Aim of the exercise »
Below are some records; copy each line in them that contains "Vincent".

Page images and extracted text
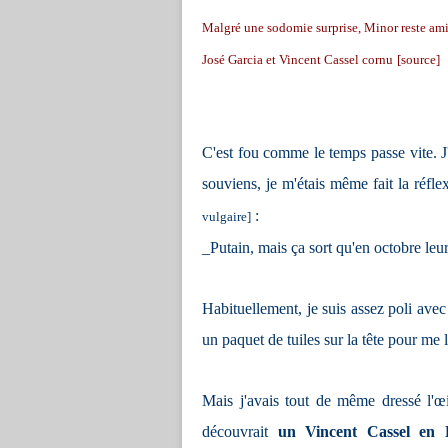
Malgré une sodomie surprise, Minor reste ami
José Garcia et Vincent Cassel cornu
[source]
C'est fou comme le temps passe vite. J
souviens, je m'étais même fait la réfl
:
vulgaire]
_Putain, mais ça sort qu'en octobre leur
Habituellement, je suis assez poli avec
un paquet de tuiles sur la tête pour me l
Mais j'avais tout de même dressé l'œ
découvrait
un Vincent Cassel en 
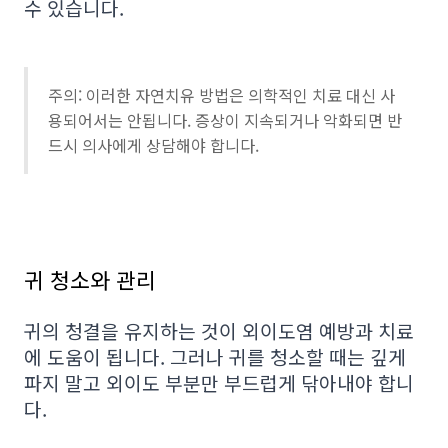
수 있습니다.
주의: 이러한 자연치유 방법은 의학적인 치료 대신 사
용되어서는 안됩니다. 증상이 지속되거나 악화되면 반
드시 의사에게 상담해야 합니다.
귀 청소와 관리
귀의 청결을 유지하는 것이 외이도염 예방과 치료
에 도움이 됩니다. 그러나 귀를 청소할 때는 깊게
파지 말고 외이도 부분만 부드럽게 닦아내야 합니
다.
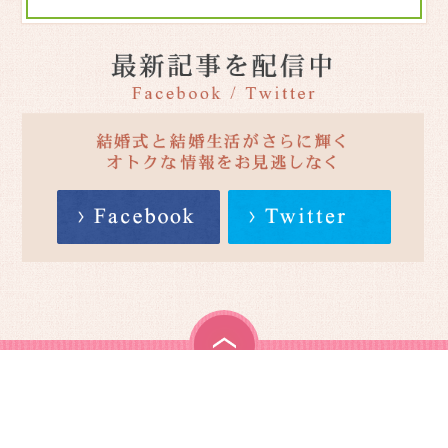
＼月に1度のBIGフェア／豪華15大特典×コー
CLUB MARRIYELLとは？
ス試食！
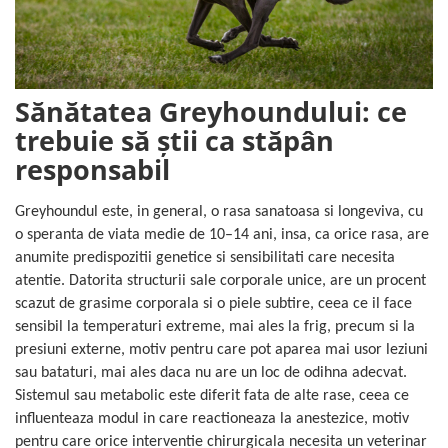
Sănătatea Greyhoundului: ce
trebuie să știi ca stăpân
responsabil
Greyhoundul este, in general, o rasa sanatoasa si longeviva, cu
o speranta de viata medie de 10–14 ani, insa, ca orice rasa, are
anumite predispozitii genetice si sensibilitati care necesita
atentie. Datorita structurii sale corporale unice, are un procent
scazut de grasime corporala si o piele subtire, ceea ce il face
sensibil la temperaturi extreme, mai ales la frig, precum si la
presiuni externe, motiv pentru care pot aparea mai usor leziuni
sau bataturi, mai ales daca nu are un loc de odihna adecvat.
Sistemul sau metabolic este diferit fata de alte rase, ceea ce
influenteaza modul in care reactioneaza la anestezice, motiv
pentru care orice interventie chirurgicala necesita un veterinar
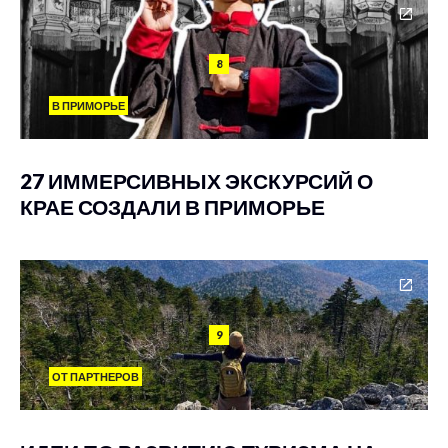
8
В ПРИМОРЬЕ
27 ИММЕРСИВНЫХ ЭКСКУРСИЙ О
КРАЕ СОЗДАЛИ В ПРИМОРЬЕ
9
ОТ ПАРТНЕРОВ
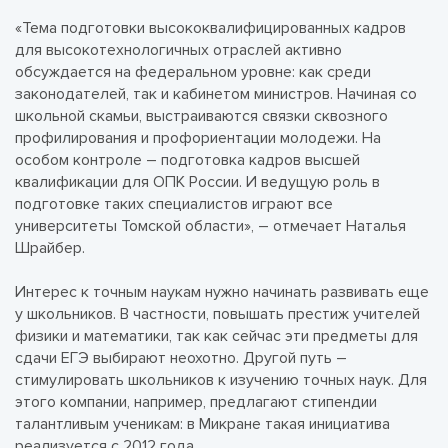
«Тема подготовки высококвалифицированных кадров
для высокотехнологичных отраслей активно
обсуждается на федеральном уровне: как среди
законодателей, так и кабинетом министров. Начиная со
школьной скамьи, выстраиваются связки сквозного
профилирования и профориентации молодежи. На
особом контроле – подготовка кадров высшей
квалификации для ОПК России. И ведущую роль в
подготовке таких специалистов играют все
университеты Томской области», – отмечает Наталья
Шрайбер.
Интерес к точным наукам нужно начинать развивать еще
у школьников. В частности, повышать престиж учителей
физики и математики, так как сейчас эти предметы для
сдачи ЕГЭ выбирают неохотно. Другой путь –
стимулировать школьников к изучению точных наук. Для
этого компании, например, предлагают стипендии
талантливым ученикам: в Микране такая инициатива
реализуется с 2012 года.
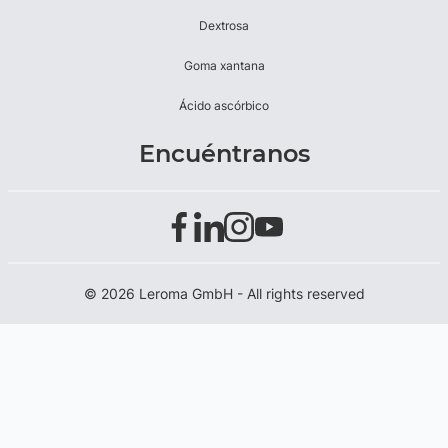
Dextrosa
Goma xantana
Ácido ascórbico
Encuéntranos
© 2026 Leroma GmbH - All rights reserved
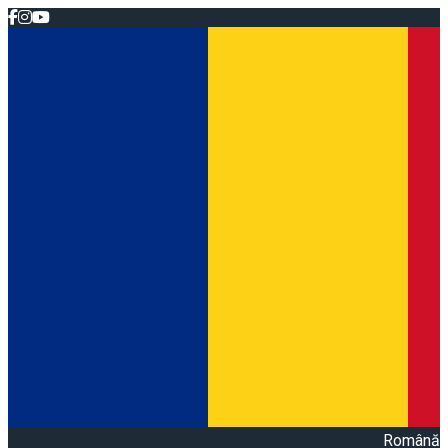
Română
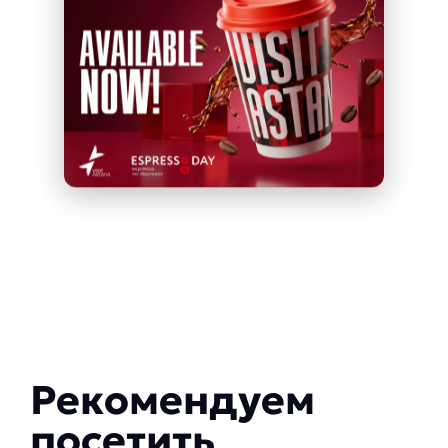
Рекомендуем
посетить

Result »
José Garcia et Vincent Cassel cornu
un Vincent Cassel en 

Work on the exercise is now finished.